Exercise brief — If an entry holds a picture, leave that picture out and reproduce everything else exactly.

Data section —
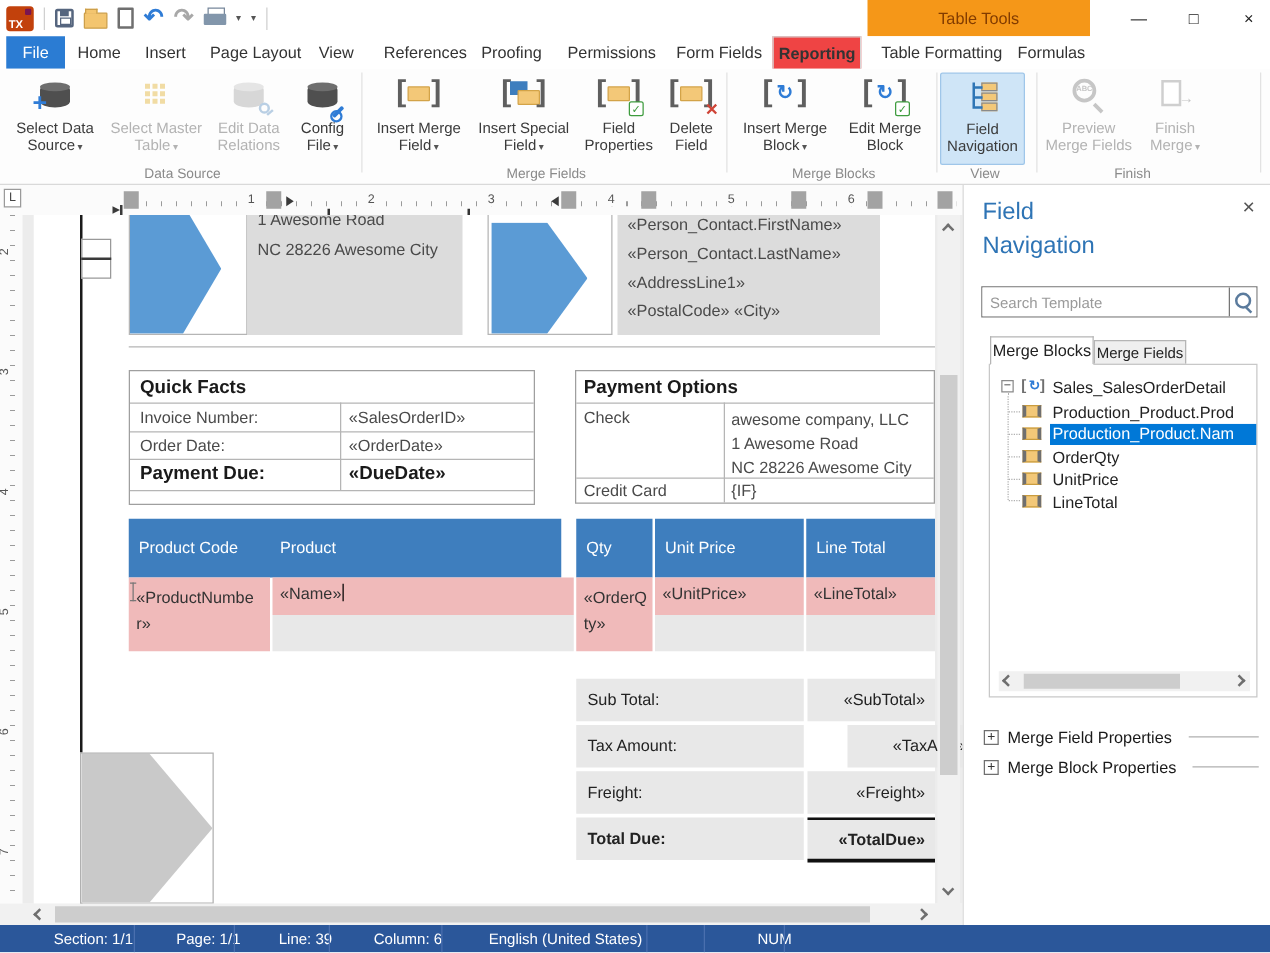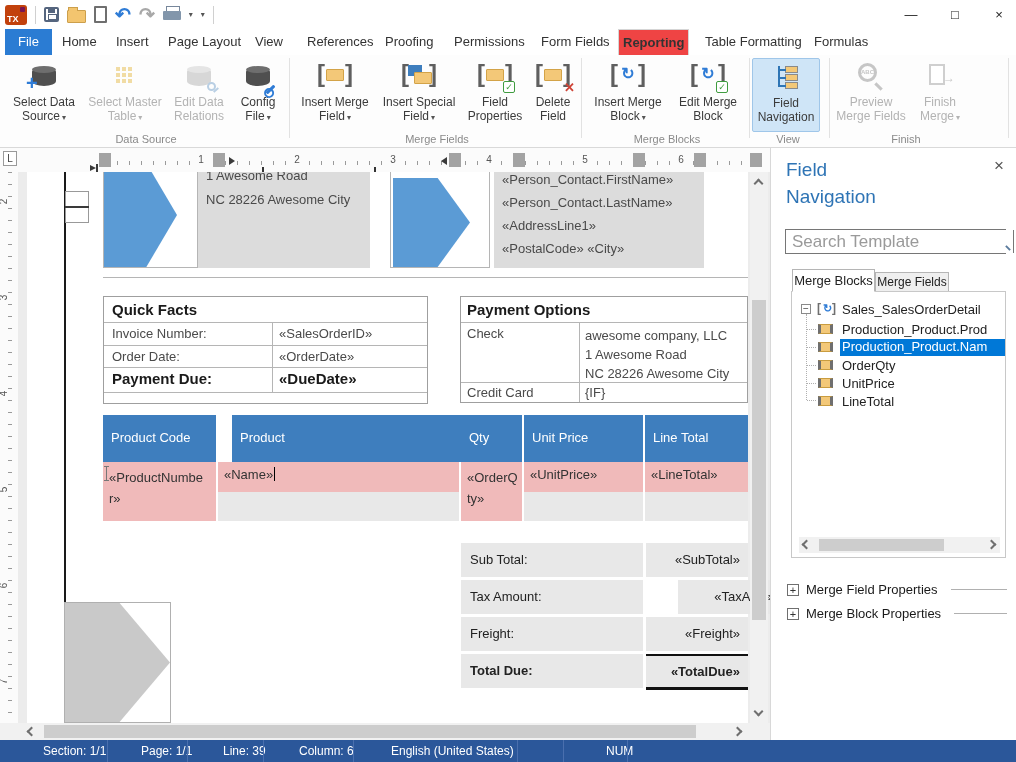"Table Tools" div.ab { html: none -> <div>Table Tools</div> }
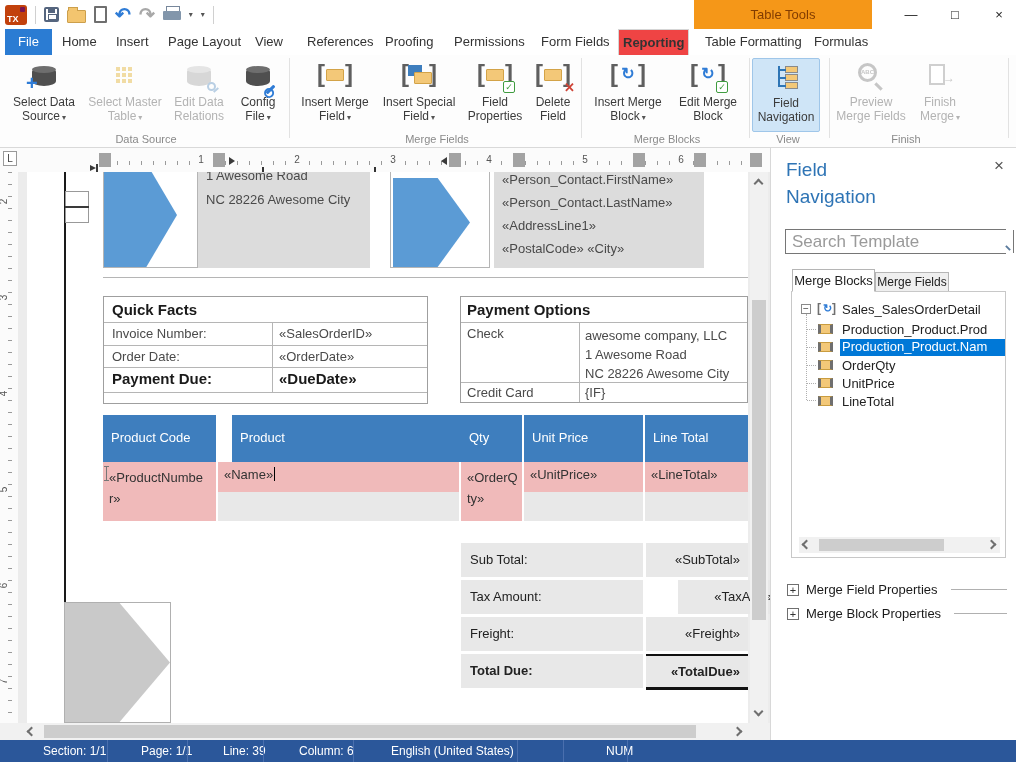"Search Template" .searchbox input { font-size: 17px -> 12px }
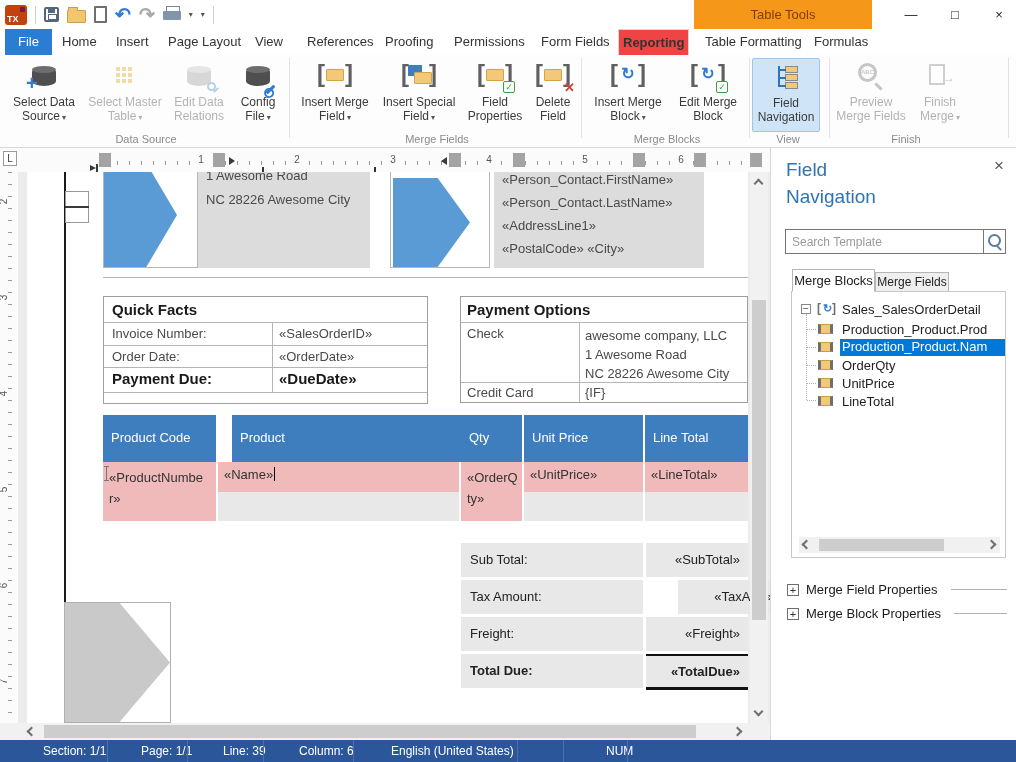"Product" div.pcell { left: 232px -> 216px }
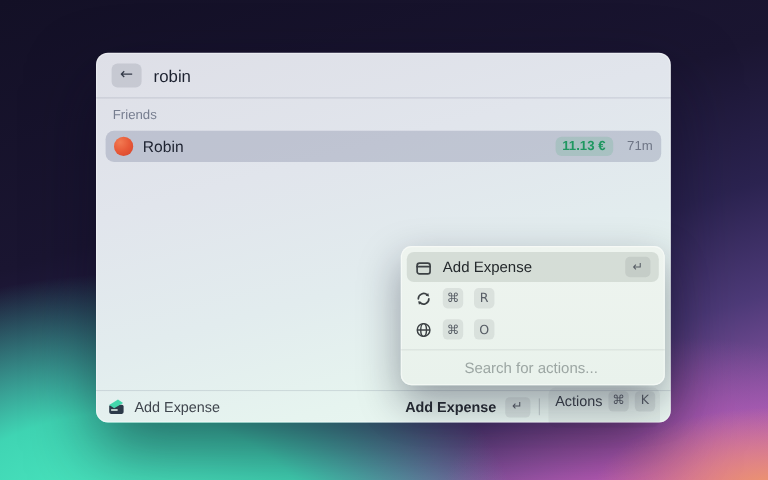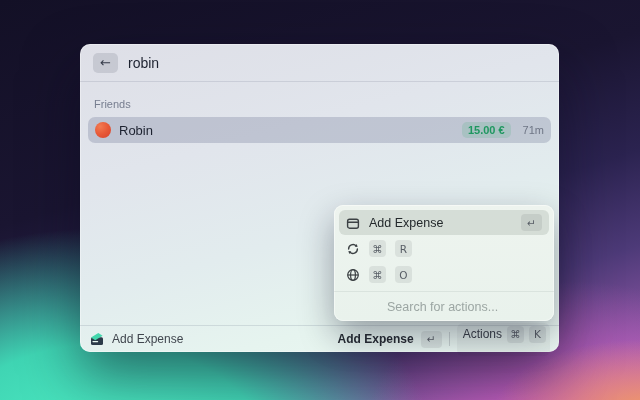"Friends" .section-title { margin: 16px 14px 7px -> 8px 14px 7px }
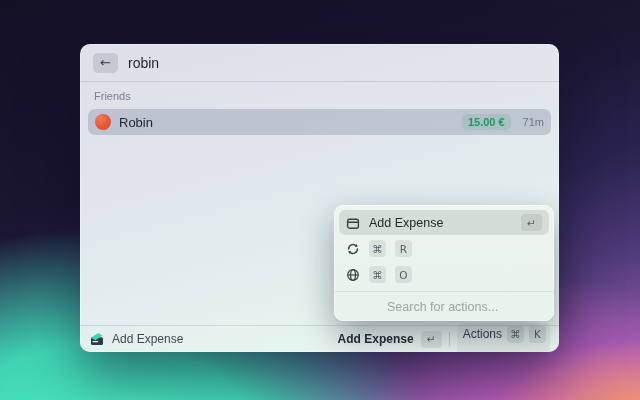"15.00 €" span.amount-badge { text: 15.00 -> 11.13 }
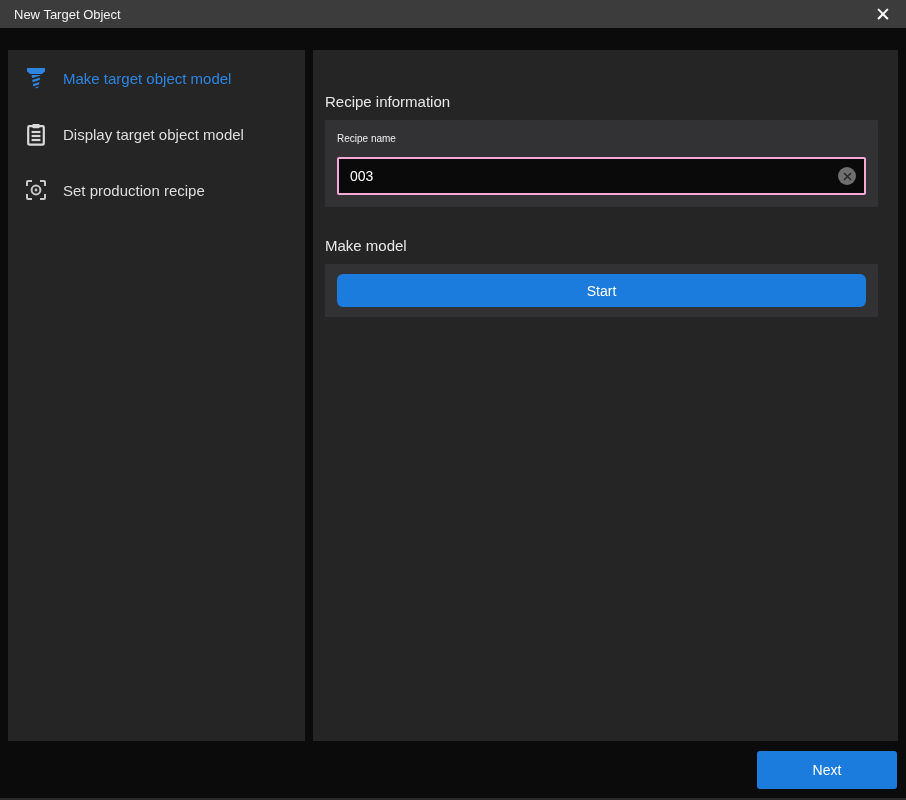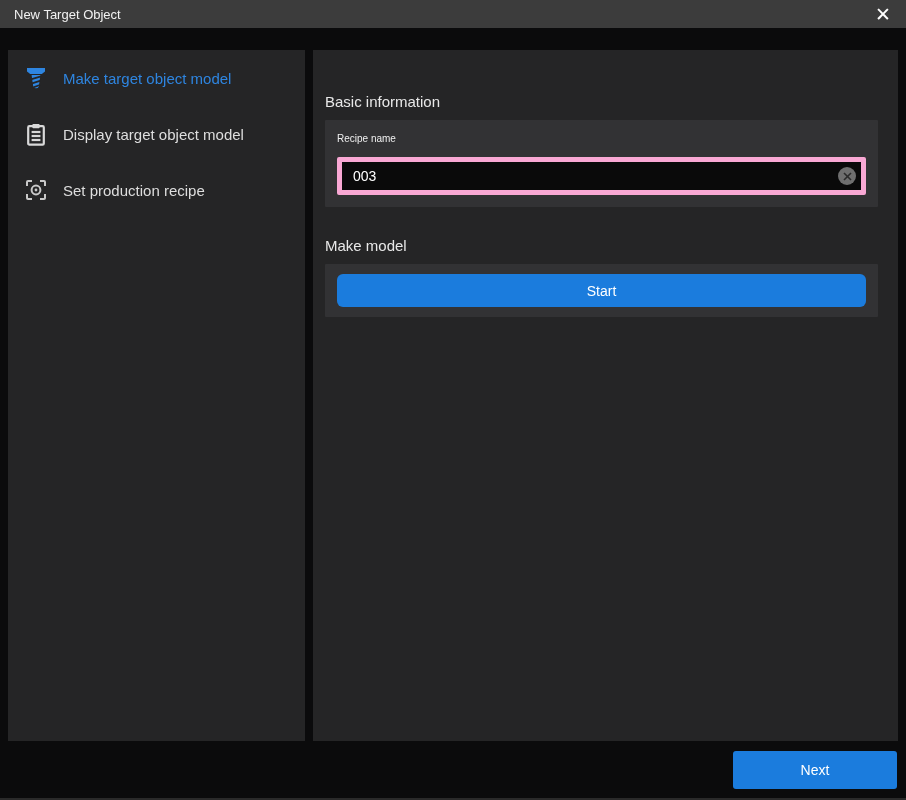"Basic information" div.section-heading { text: Basic -> Recipe }
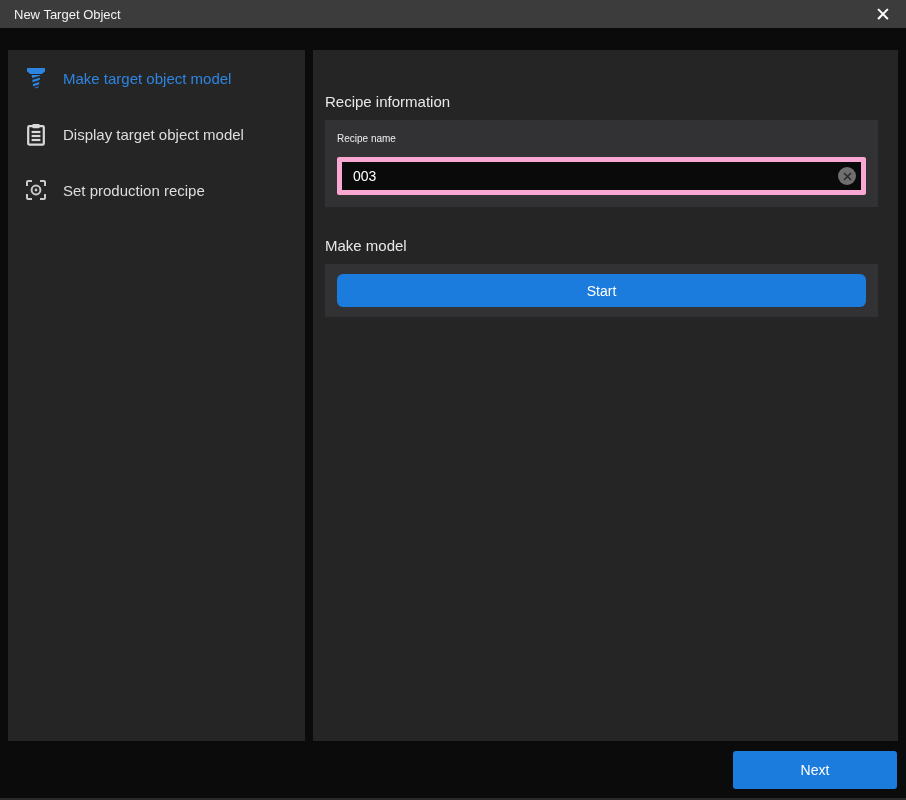"003" .text-input { border: 5px solid #f9a8d4 -> 2px solid #f9a8d4 }
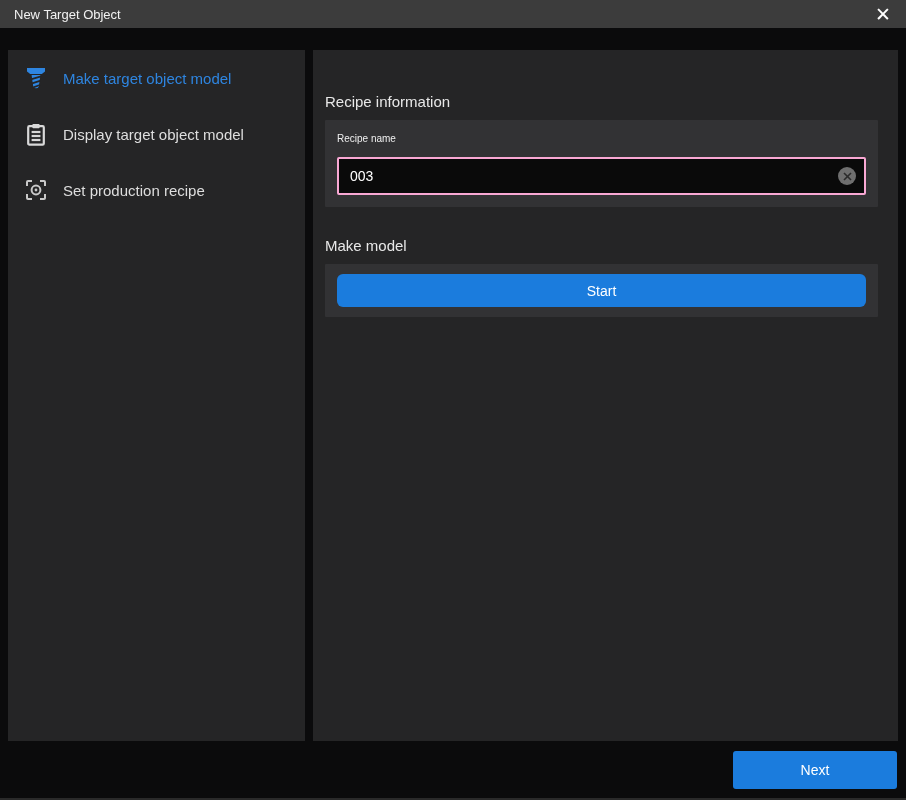"Next" .next-btn { width: 164px -> 140px }
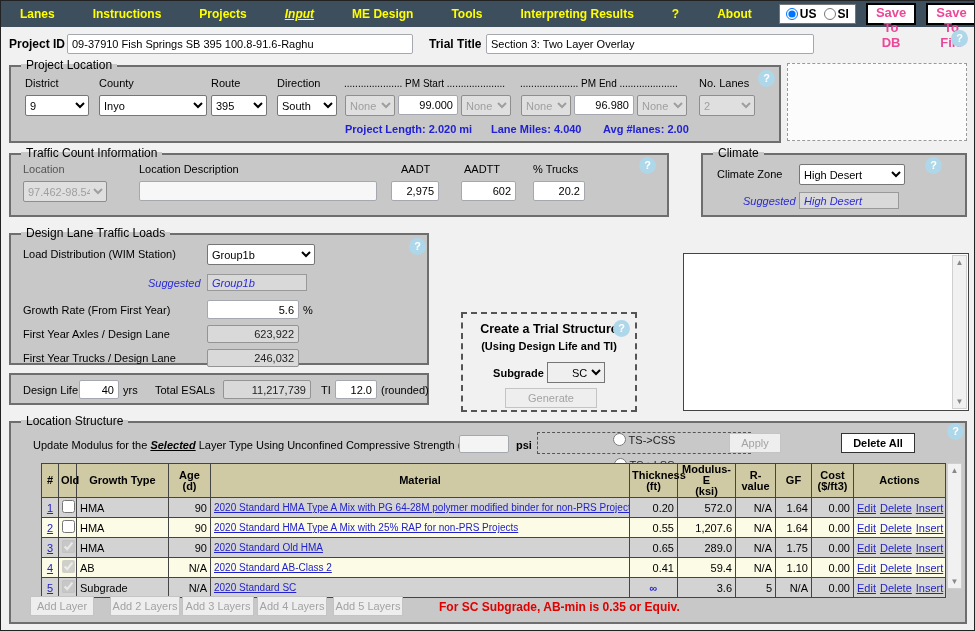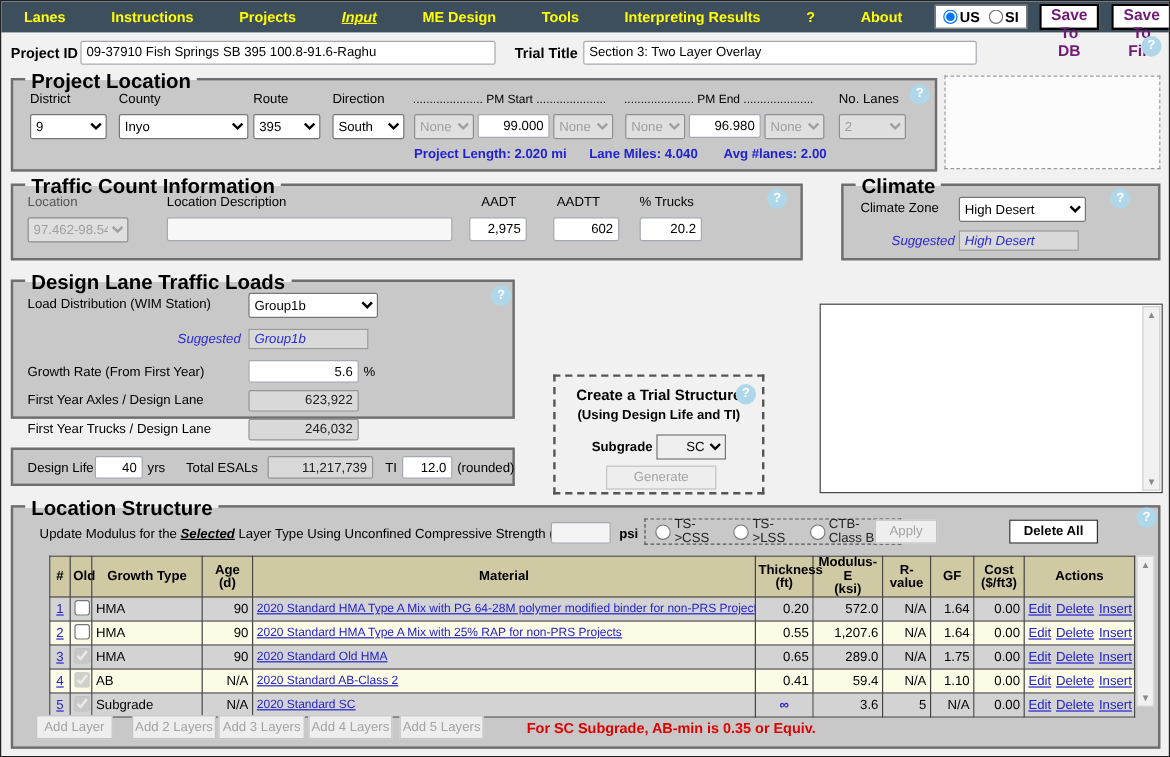"Save To DB" .topbtn { color: #701a75 -> #ec4899 }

Response for this exercise —
"Table Tools" div.ab { html: none -> <div>Table Tools</div> }
"Search Template" .searchbox input { font-size: 17px -> 12px }
"Product" div.pcell { left: 232px -> 216px }
"Friends" .section-title { margin: 16px 14px 7px -> 8px 14px 7px }
"15.00 €" span.amount-badge { text: 15.00 -> 11.13 }
"Basic information" div.section-heading { text: Basic -> Recipe }
"003" .text-input { border: 5px solid #f9a8d4 -> 2px solid #f9a8d4 }
"Next" .next-btn { width: 164px -> 140px }
"Save To DB" .topbtn { color: #701a75 -> #ec4899 }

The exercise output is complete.